Ensuite il faut ajouter les transferts des
émigrés de la zone. Ces transferts, aussi importants soient-ils,
sont difficiles à chiffrer en raison du nombre important des
réseaux informels de transfert d'argent. A ces facteurs, il faut
souligner le rôle joué par l'aide publique au développement
et par l'annulation de la dette de certains pays consécutive à
l'initiative pays pauvres très endettés.
Dans la zone UEMOA le solde global de la balance des paiements
est presque toujours excédentaire. Cela signifie que les entrées
des capitaux sont supérieures aux sorties, ce qui se traduit par une
augmentation systématique de la liquidité d'ensemble des pays de
l'UEMOA. Ensuite, on peut noter que la balance commerciale et les soldes des
opérations financières et des transferts courants sont souvent
excédentaires.
- Les taux d'intérêts exorbitants
entravent le financement de l'activité
Le niveau élevé des taux d'intérêts
n'explique pas en lui-même l'excès de liquidité du
système bancaire de l'UEMOA, mais il constitue un véritable frein
au recyclage de cette surliquidité à des fins productives.
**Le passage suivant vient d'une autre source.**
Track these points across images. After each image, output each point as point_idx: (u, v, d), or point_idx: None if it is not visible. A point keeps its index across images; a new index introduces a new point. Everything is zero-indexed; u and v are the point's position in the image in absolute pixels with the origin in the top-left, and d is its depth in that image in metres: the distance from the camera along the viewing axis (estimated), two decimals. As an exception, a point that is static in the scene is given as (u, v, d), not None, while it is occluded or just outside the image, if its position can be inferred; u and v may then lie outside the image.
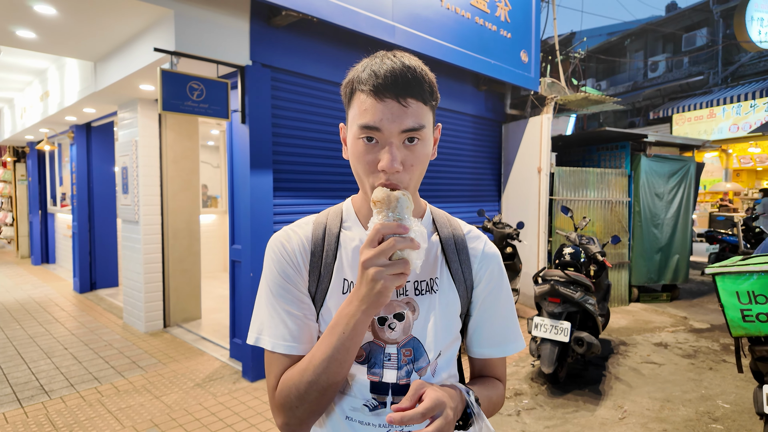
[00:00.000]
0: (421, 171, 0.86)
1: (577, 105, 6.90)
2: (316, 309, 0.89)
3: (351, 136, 0.85)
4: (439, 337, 0.90)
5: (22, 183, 10.34)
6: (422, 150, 0.83)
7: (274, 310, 0.86)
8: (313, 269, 0.89)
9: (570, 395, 3.55)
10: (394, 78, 0.78)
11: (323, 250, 0.90)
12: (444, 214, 1.03)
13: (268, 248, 0.92)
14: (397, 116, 0.79)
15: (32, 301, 6.14)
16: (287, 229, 0.94)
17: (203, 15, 3.45)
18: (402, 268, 0.72)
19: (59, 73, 5.73)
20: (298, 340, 0.85)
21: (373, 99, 0.79)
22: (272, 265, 0.89)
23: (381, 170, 0.79)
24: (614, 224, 6.28)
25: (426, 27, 4.61)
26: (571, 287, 3.70)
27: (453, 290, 0.93)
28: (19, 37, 3.88)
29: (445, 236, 0.97)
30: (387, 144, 0.79)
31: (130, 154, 5.02)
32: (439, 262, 0.94)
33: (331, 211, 0.98)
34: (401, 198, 0.75)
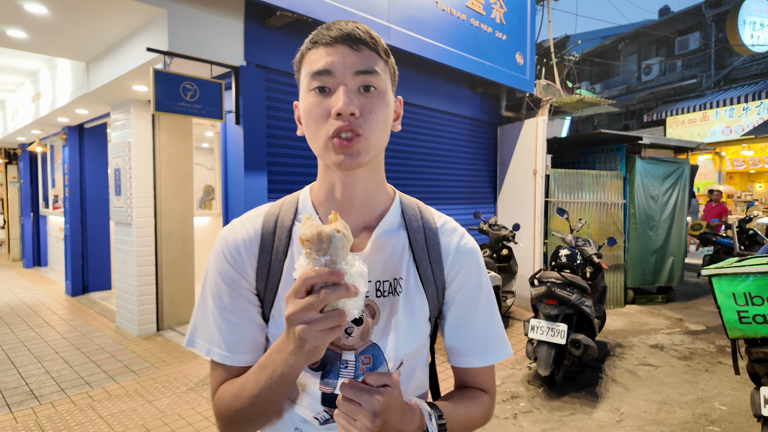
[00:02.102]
0: (383, 127, 0.76)
1: (572, 107, 6.92)
2: (266, 310, 0.80)
3: (303, 94, 0.77)
4: (401, 344, 0.80)
5: (13, 185, 10.23)
6: (380, 101, 0.75)
7: (211, 315, 0.79)
8: (262, 266, 0.80)
9: (567, 398, 3.54)
10: (346, 31, 0.73)
11: (273, 245, 0.80)
12: (415, 203, 0.92)
13: (214, 244, 0.83)
14: (349, 58, 0.72)
15: (23, 305, 6.06)
16: (235, 222, 0.84)
17: (197, 15, 3.42)
18: (336, 320, 0.61)
19: (51, 73, 5.67)
20: (235, 350, 0.78)
21: (323, 49, 0.73)
22: (213, 265, 0.80)
23: (335, 115, 0.71)
24: (609, 226, 6.29)
25: (421, 28, 4.60)
26: (568, 289, 3.69)
27: (420, 292, 0.83)
28: (9, 36, 3.83)
29: (414, 230, 0.85)
30: (340, 86, 0.72)
31: (123, 156, 4.97)
32: (405, 260, 0.83)
33: (286, 200, 0.86)
34: (335, 237, 0.62)
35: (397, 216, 0.86)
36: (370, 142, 0.74)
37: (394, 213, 0.86)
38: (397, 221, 0.85)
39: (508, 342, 0.90)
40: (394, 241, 0.83)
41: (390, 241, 0.83)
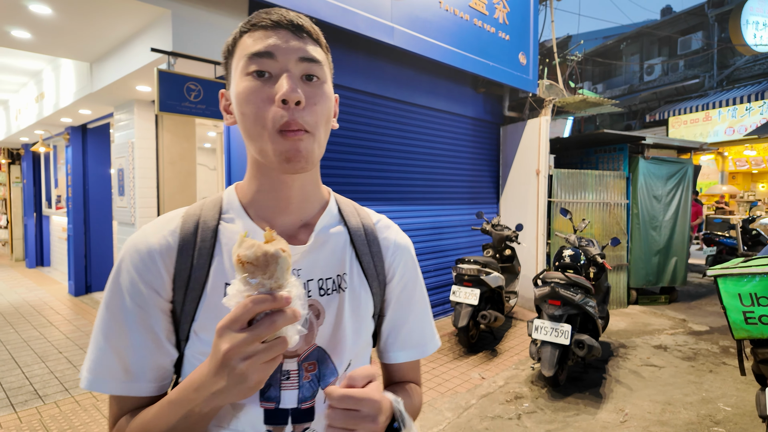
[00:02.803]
0: (327, 121, 0.72)
1: (574, 107, 6.91)
2: (183, 326, 0.70)
3: (237, 78, 0.69)
4: (350, 343, 0.76)
5: (16, 185, 10.25)
6: (324, 92, 0.70)
7: (109, 338, 0.67)
8: (181, 274, 0.69)
9: (570, 398, 3.53)
10: (288, 17, 0.69)
11: (195, 247, 0.71)
12: (350, 202, 0.89)
13: (119, 256, 0.70)
14: (293, 43, 0.67)
15: (27, 305, 6.08)
16: (146, 227, 0.73)
17: (201, 15, 3.42)
18: (280, 349, 0.55)
19: (54, 74, 5.68)
20: (137, 378, 0.67)
21: (263, 31, 0.67)
22: (117, 279, 0.68)
23: (281, 104, 0.65)
24: (613, 226, 6.27)
25: (425, 28, 4.60)
26: (572, 290, 3.68)
27: (365, 287, 0.80)
28: (14, 37, 3.84)
29: (353, 226, 0.83)
30: (283, 71, 0.66)
31: (127, 156, 4.98)
32: (348, 255, 0.80)
33: (207, 201, 0.78)
34: (281, 258, 0.54)
35: (335, 213, 0.83)
36: (316, 139, 0.69)
37: (332, 210, 0.83)
38: (336, 218, 0.83)
39: (436, 333, 0.91)
40: (335, 236, 0.80)
41: (331, 237, 0.79)
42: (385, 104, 4.94)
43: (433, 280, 5.59)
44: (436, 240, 5.64)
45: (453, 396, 3.54)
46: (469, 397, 3.53)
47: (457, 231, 5.95)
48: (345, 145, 4.59)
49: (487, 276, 4.39)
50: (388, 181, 5.04)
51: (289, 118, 0.65)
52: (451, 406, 3.38)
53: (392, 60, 4.84)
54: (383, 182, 4.98)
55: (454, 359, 4.30)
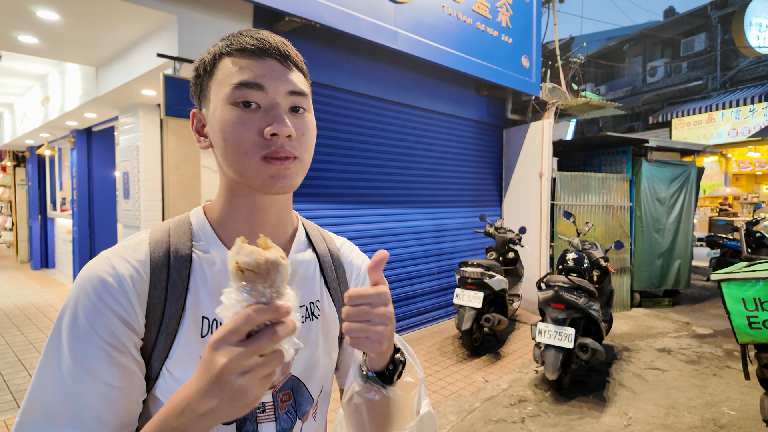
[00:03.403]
0: (312, 147, 0.72)
1: (578, 110, 6.92)
2: (155, 364, 0.65)
3: (219, 105, 0.66)
4: (323, 369, 0.77)
5: (21, 187, 10.31)
6: (309, 122, 0.70)
7: (75, 385, 0.58)
8: (154, 308, 0.64)
9: (574, 402, 3.53)
10: (274, 44, 0.67)
11: (168, 280, 0.66)
12: (315, 226, 0.88)
13: (78, 286, 0.63)
14: (282, 75, 0.66)
15: (32, 307, 6.11)
16: (107, 255, 0.65)
17: (206, 20, 3.45)
18: (277, 363, 0.52)
19: (60, 78, 5.72)
20: (107, 428, 0.59)
21: (249, 58, 0.65)
22: (82, 316, 0.60)
23: (270, 137, 0.64)
24: (616, 229, 6.27)
25: (428, 33, 4.62)
26: (575, 293, 3.69)
27: (333, 312, 0.81)
28: (21, 42, 3.87)
29: (321, 252, 0.83)
30: (273, 105, 0.65)
31: (132, 159, 5.01)
32: (318, 282, 0.80)
33: (173, 226, 0.72)
34: (281, 265, 0.52)
35: (304, 239, 0.82)
36: (303, 164, 0.69)
37: (301, 236, 0.82)
38: (305, 244, 0.82)
39: None
40: (305, 263, 0.80)
41: (302, 264, 0.79)
42: (387, 107, 4.96)
43: (436, 283, 5.60)
44: (439, 243, 5.65)
45: (457, 399, 3.54)
46: (473, 400, 3.53)
47: (460, 234, 5.96)
48: (347, 149, 4.61)
49: (491, 279, 4.40)
50: (391, 184, 5.05)
51: (277, 147, 0.64)
52: (454, 409, 3.38)
53: (395, 63, 4.86)
54: (386, 185, 5.00)
55: (458, 362, 4.31)
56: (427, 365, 4.23)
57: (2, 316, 5.66)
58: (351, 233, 4.60)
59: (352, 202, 4.67)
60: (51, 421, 0.58)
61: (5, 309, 5.98)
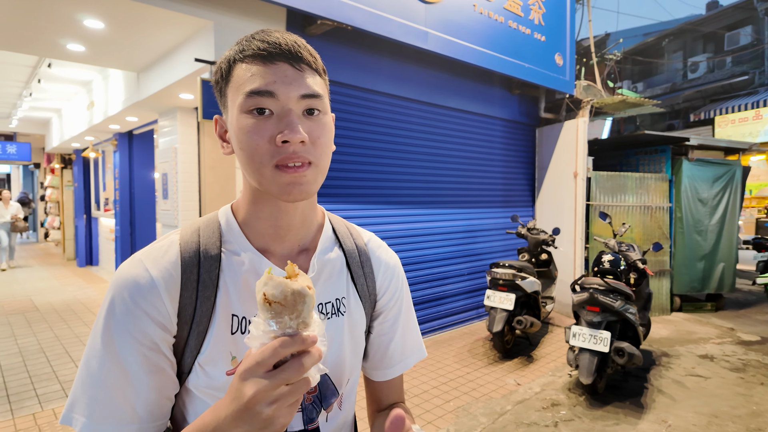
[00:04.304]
0: (329, 151, 0.71)
1: (613, 108, 6.73)
2: (188, 360, 0.68)
3: (235, 113, 0.67)
4: (348, 364, 0.79)
5: (68, 188, 10.82)
6: (325, 124, 0.69)
7: (114, 380, 0.62)
8: (185, 308, 0.67)
9: (610, 407, 3.44)
10: (285, 46, 0.66)
11: (198, 279, 0.68)
12: (342, 221, 0.89)
13: (112, 289, 0.66)
14: (293, 80, 0.65)
15: (78, 302, 6.41)
16: (141, 259, 0.68)
17: (241, 25, 3.54)
18: (304, 390, 0.53)
19: (104, 83, 5.99)
20: (145, 420, 0.64)
21: (260, 64, 0.65)
22: (117, 317, 0.64)
23: (281, 144, 0.64)
24: (654, 231, 6.07)
25: (459, 32, 4.60)
26: (611, 296, 3.59)
27: (359, 308, 0.82)
28: (69, 50, 4.08)
29: (348, 249, 0.83)
30: (285, 112, 0.65)
31: (170, 161, 5.19)
32: (344, 279, 0.81)
33: (202, 226, 0.74)
34: (308, 296, 0.53)
35: (331, 236, 0.83)
36: (320, 169, 0.69)
37: (328, 233, 0.83)
38: (332, 240, 0.83)
39: (422, 344, 0.94)
40: (332, 261, 0.81)
41: (329, 262, 0.80)
42: (417, 107, 4.96)
43: (467, 284, 5.55)
44: (470, 244, 5.60)
45: (487, 401, 3.51)
46: (504, 402, 3.49)
47: (490, 234, 5.89)
48: (377, 149, 4.63)
49: (523, 281, 4.34)
50: (421, 184, 5.05)
51: (289, 154, 0.64)
52: (485, 411, 3.35)
53: (424, 63, 4.85)
54: (416, 185, 5.00)
55: (489, 364, 4.26)
56: (457, 366, 4.21)
57: (51, 310, 5.96)
58: (381, 233, 4.62)
59: (382, 203, 4.70)
60: (92, 415, 0.62)
61: (53, 304, 6.29)
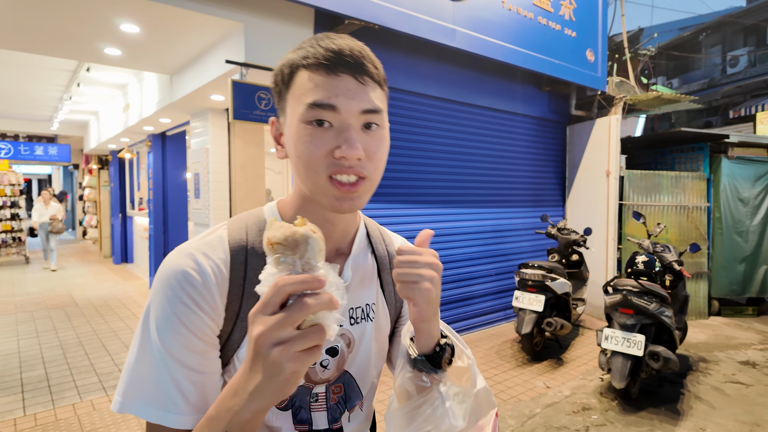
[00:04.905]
0: (383, 166, 0.71)
1: (647, 105, 6.52)
2: (228, 353, 0.69)
3: (294, 122, 0.67)
4: (373, 368, 0.81)
5: (105, 188, 11.23)
6: (382, 139, 0.70)
7: (166, 370, 0.63)
8: (232, 304, 0.68)
9: (644, 413, 3.34)
10: (348, 52, 0.65)
11: (245, 277, 0.69)
12: (376, 226, 0.89)
13: (164, 280, 0.66)
14: (356, 94, 0.65)
15: (114, 298, 6.63)
16: (190, 250, 0.68)
17: (270, 27, 3.59)
18: (317, 338, 0.51)
19: (139, 86, 6.18)
20: (195, 410, 0.64)
21: (324, 74, 0.65)
22: (170, 307, 0.64)
23: (339, 158, 0.64)
24: (691, 231, 5.85)
25: (487, 29, 4.54)
26: (646, 298, 3.48)
27: (386, 314, 0.83)
28: (107, 54, 4.22)
29: (380, 255, 0.84)
30: (345, 126, 0.65)
31: (202, 161, 5.31)
32: (375, 285, 0.82)
33: (249, 222, 0.75)
34: (311, 237, 0.52)
35: (365, 240, 0.84)
36: (373, 183, 0.69)
37: (362, 238, 0.83)
38: (365, 245, 0.84)
39: None
40: (364, 266, 0.82)
41: (361, 267, 0.81)
42: (444, 106, 4.93)
43: (494, 285, 5.48)
44: (498, 243, 5.53)
45: (516, 404, 3.46)
46: (533, 405, 3.43)
47: (519, 235, 5.80)
48: (403, 148, 4.62)
49: (553, 282, 4.25)
50: (448, 183, 5.01)
51: (345, 167, 0.65)
52: (514, 413, 3.30)
53: (452, 61, 4.81)
54: (442, 185, 4.96)
55: (517, 366, 4.20)
56: (484, 368, 4.16)
57: (89, 305, 6.19)
58: (408, 233, 4.61)
59: (409, 202, 4.68)
60: (149, 403, 0.63)
61: (91, 299, 6.53)
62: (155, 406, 0.63)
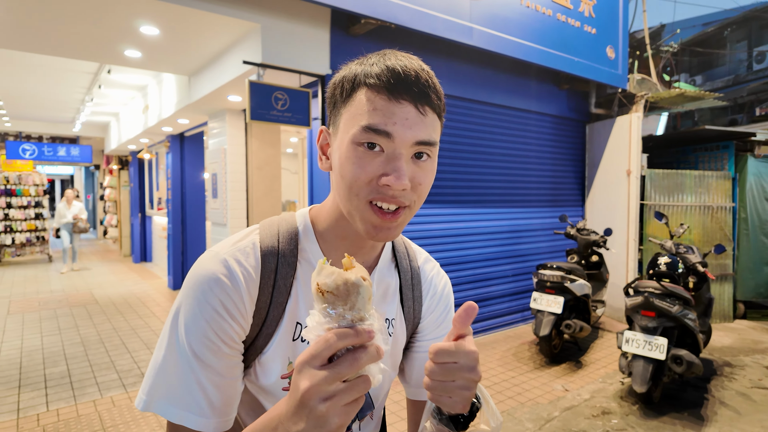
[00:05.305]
0: (426, 193, 0.70)
1: (670, 102, 6.37)
2: (250, 358, 0.71)
3: (346, 139, 0.65)
4: (387, 381, 0.83)
5: (125, 188, 11.43)
6: (431, 169, 0.68)
7: (192, 373, 0.64)
8: (260, 310, 0.69)
9: (666, 418, 3.25)
10: (414, 78, 0.64)
11: (274, 285, 0.70)
12: (401, 239, 0.88)
13: (196, 284, 0.66)
14: (414, 124, 0.63)
15: (133, 296, 6.75)
16: (225, 257, 0.68)
17: (287, 27, 3.60)
18: (363, 389, 0.51)
19: (158, 87, 6.26)
20: (218, 413, 0.65)
21: (386, 98, 0.63)
22: (201, 313, 0.64)
23: (383, 186, 0.63)
24: (715, 232, 5.70)
25: (505, 26, 4.49)
26: (668, 300, 3.40)
27: (403, 330, 0.84)
28: (127, 57, 4.29)
29: (403, 270, 0.84)
30: (396, 155, 0.63)
31: (219, 162, 5.36)
32: (396, 300, 0.82)
33: (281, 230, 0.75)
34: (362, 287, 0.50)
35: (390, 254, 0.84)
36: (413, 211, 0.68)
37: (388, 251, 0.83)
38: (390, 260, 0.84)
39: None
40: (387, 281, 0.81)
41: (385, 282, 0.81)
42: (460, 105, 4.88)
43: (511, 286, 5.42)
44: (515, 244, 5.46)
45: (534, 407, 3.40)
46: (552, 408, 3.37)
47: (537, 235, 5.72)
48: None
49: (572, 283, 4.18)
50: (464, 183, 4.97)
51: (388, 196, 0.64)
52: (531, 416, 3.25)
53: (469, 60, 4.77)
54: (459, 184, 4.92)
55: (535, 369, 4.14)
56: (501, 370, 4.11)
57: (109, 303, 6.30)
58: (424, 233, 4.58)
59: (426, 201, 4.65)
60: (173, 403, 0.64)
61: (112, 298, 6.65)
62: (179, 407, 0.64)
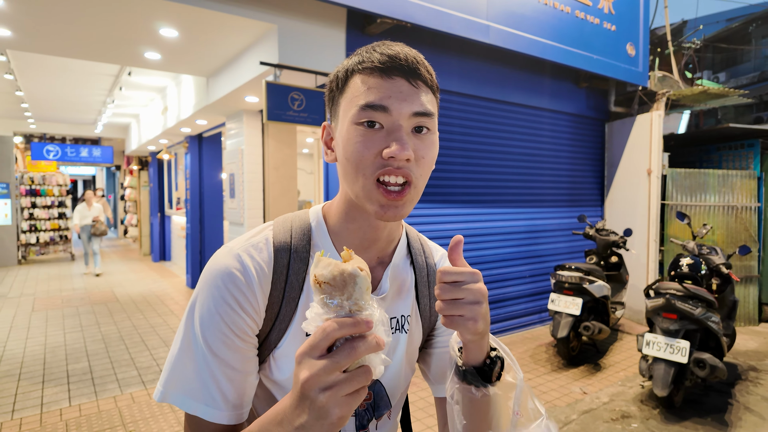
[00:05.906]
0: (430, 170, 0.71)
1: (692, 100, 6.23)
2: (264, 353, 0.72)
3: (346, 123, 0.68)
4: (403, 378, 0.82)
5: (144, 188, 11.64)
6: (432, 143, 0.70)
7: (206, 366, 0.66)
8: (273, 305, 0.70)
9: (688, 423, 3.18)
10: (403, 61, 0.66)
11: (286, 281, 0.71)
12: (416, 235, 0.88)
13: (210, 278, 0.68)
14: (408, 96, 0.66)
15: (153, 295, 6.86)
16: (238, 253, 0.70)
17: (303, 28, 3.61)
18: (364, 380, 0.51)
19: (177, 89, 6.36)
20: (233, 407, 0.67)
21: (378, 77, 0.66)
22: (215, 306, 0.66)
23: (388, 158, 0.64)
24: (740, 233, 5.56)
25: (522, 24, 4.44)
26: (690, 302, 3.32)
27: (419, 327, 0.83)
28: (147, 59, 4.36)
29: (419, 266, 0.84)
30: (396, 127, 0.65)
31: (237, 162, 5.41)
32: (411, 297, 0.82)
33: (294, 225, 0.76)
34: (359, 277, 0.51)
35: (405, 250, 0.84)
36: (418, 189, 0.69)
37: (403, 247, 0.83)
38: (406, 256, 0.84)
39: None
40: (403, 277, 0.82)
41: (399, 277, 0.81)
42: (476, 104, 4.84)
43: (529, 287, 5.36)
44: (532, 245, 5.40)
45: (551, 409, 3.36)
46: (569, 411, 3.33)
47: (555, 235, 5.65)
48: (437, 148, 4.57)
49: (591, 284, 4.11)
50: (481, 182, 4.93)
51: (394, 168, 0.65)
52: (549, 419, 3.20)
53: (486, 58, 4.73)
54: (475, 184, 4.88)
55: (552, 371, 4.08)
56: (518, 371, 4.06)
57: (129, 301, 6.42)
58: (440, 233, 4.56)
59: (441, 201, 4.63)
60: (189, 396, 0.66)
61: (132, 296, 6.78)
62: (194, 399, 0.66)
Cette
hausse exclut une partie des emprunteurs du circuit de financement informel et
pourrait engendrer un problème de sélection. En plus c'est un
obstacle au développement des activités tant des entreprises que
des banques elles-mêmes. En effet, le haut niveau des taux
d'intérêts peut engendrer une hausse de la proportion des
créances en souffrance. L'augmentation des risques de défaut qui
en résulte pourrait entraîner une hausse de la probabilité
de l'occurrence des crises financières. Quatre raisons principales sont
souvent évoquées pour expliquer le niveau élevé des
taux d'intérêts et du sous- financement de l'économie qui
en résulte : Le risque important de défaut des emprunteurs,
le manque de projet bancable, l'absence de normes comptables et la faiblesse du
système judiciaire.
Le problème de surliquidité de l'UEMOA est bien
un paradoxe, d'abord parce qu'elle touche une zone composée
quasi-exclusivement des pays pauvres et, qui ont fort besoin de financement,
mais ensuite parce que le mode de résorption de cette
surliquidité laisse non résolue la question du financement du
secteur privé et les PME. La suppression du financement de la banque
centrale aux Etats a eu pour but d'éviter la stérilisation de la
création monétaire et d'inscrire d'avantage l'action
monétaire dans la tradition orthodoxe. En revanche la question qui reste
posée est celle du financement des PME/TPE et de certains secteurs
d'activité qui peinent à accéder au crédit bancaire
qui est le nerf de toute activité économique.